After leaving jail, we made our way to the Arch. While I'd certainly seen pictures of the famous Arch since I was a kid, I'd never appreciated just how massive it is. Nor did I realize that you can go inside of it.

In the lobby, while tickets were being bought for our group, I noticed an obviously 1960s-era tram car. Hmm, I thought, back in the day, that must be what they used to ride up to the top.

Eventually we found ourselves lined up outside narrow hatches, waiting to ride to the top. The doors opened, and people climbed out. At that point, I realized that the retro car I'd seen in the lobby wasn't an artifact; it was a preview. Four of us squeezed into our tiny car and up we went.

The ride takes a few minutes isn't particularly scary. A few times, my brain tried to chime in to trigger a fear response, but I was like, "Brain, chill. It's a fancy elevator ride. We're fine with elevator rides."

The view from the top of the Arch did not disappoint, though again I found my brain trying to convince me to panic. I kept reminding myself to stay cool; the Arch hadn't been blown over in the last 60 years, and it wasn't going to blow over today.

After the Arch, we partook in another St. Louis tradition: eating Ted Drewes Frozen Custard. Now, this is a tradition that I can fully get behind.

Upon ordering, they asked me if I wanted concrete or not? I mean, how could I not want concrete? Of course, I had no idea what they meant, but it was ice cream, so what could be bad about it? Apparently, 'concrete' refers to a "shake so thick that it is served upside down".

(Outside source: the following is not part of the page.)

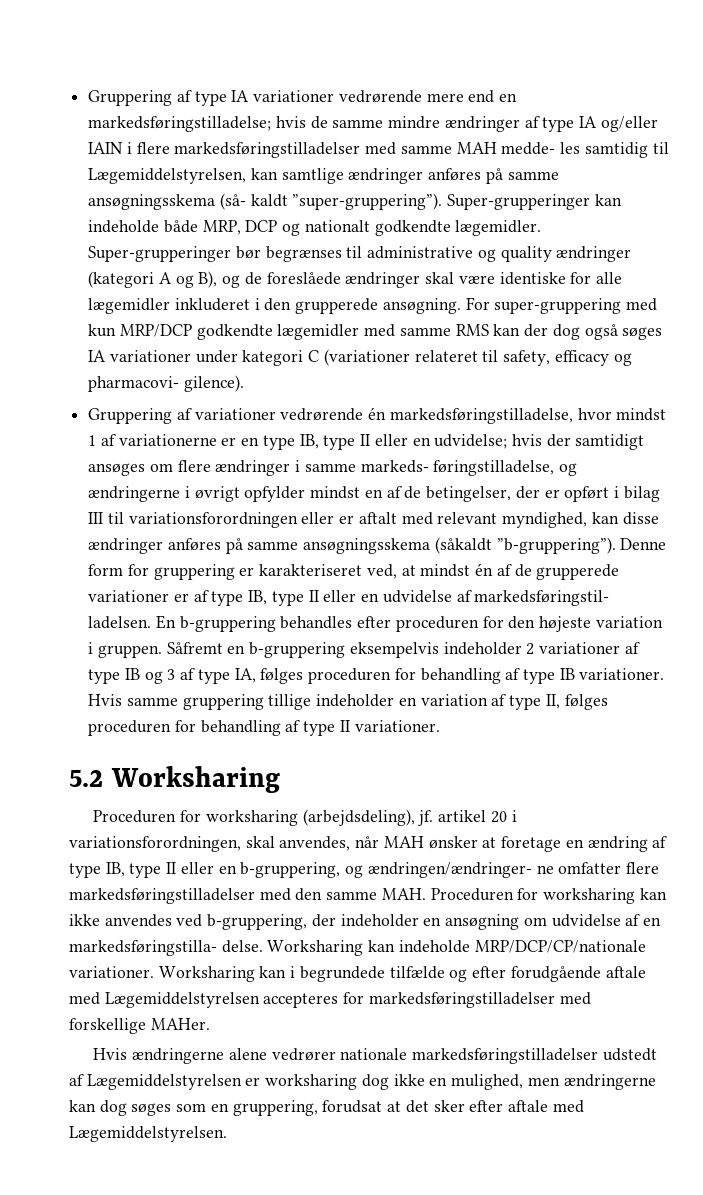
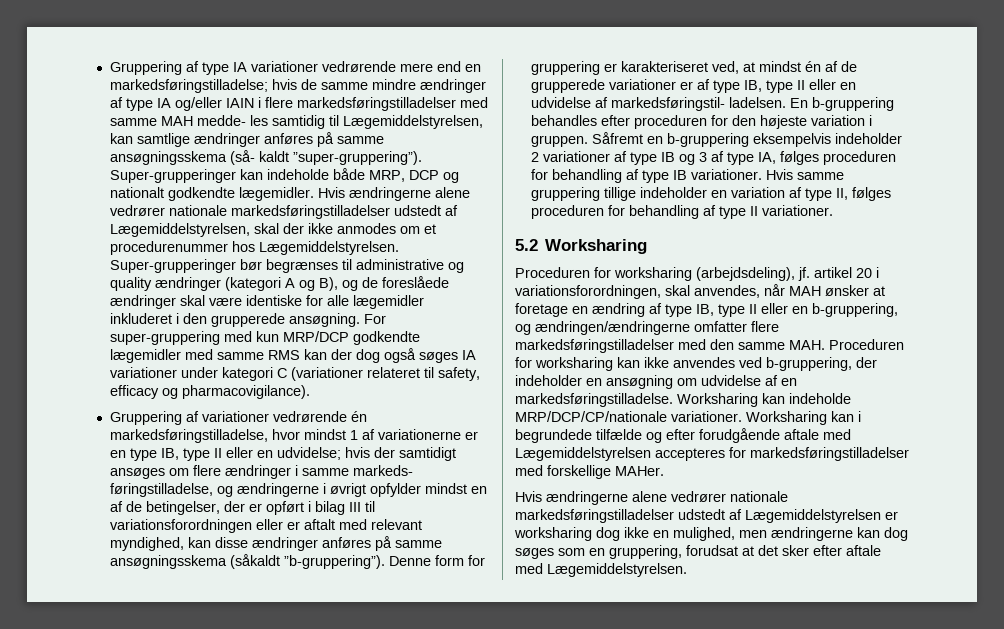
(542, 228) none -> [317,187,470,201] [109,205,458,219] [109,223,436,237] [109,241,399,255] Hvis ændringerne alene vedrører nationale markedsføringstilladelser udstedt af Lægemiddelstyrelsen, skal der ikke anmodes om et procedurenummer hos Lægemiddelstyrelsen.
[88,375,244,392] pharmacovi- gilence). -> [181,385,310,399] pharmacovigilance).
[367,862,554,878] ændringen/ændringer- ne -> [535,321,690,335] ændringen/ændringerne
[69,940,263,956] markedsføringstilla- delse. -> [515,393,673,407] markedsføringstilladelse.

At the end of the long day, our little group returned to a shuttered office so I could grab my rental car and head to my hotel. As we pulled into the parking lot, a system alarm went off. In a few minutes, our group had laptops out on a picnic table and were debating the source and fix for the alarm. As I problem-solved with fellow programmers, in person as opposed to over Microsoft Teams, I had to smile at what a surprisingly meaningful way this turned out to be to close out the day. We'd gotten back to our roots.

Tuesday, April 02, 2024

A Flyby of the Key Bridge Collapse

On a flight home from Rochester, New York we flew within about 10 miles of the collapsed Key Bridge. Even at this distant vantage point the scope of the disaster is mind boggling. Wow. Just wow.

The police radio chatter seconds before the bridge collapsed showed that they reacted quickly to stop traffic, no doubt saving a significant number of lives.

The whole incident underscores a rule I try to respect: when an emergency is reported, no matter how other wordly it must be, Just Go.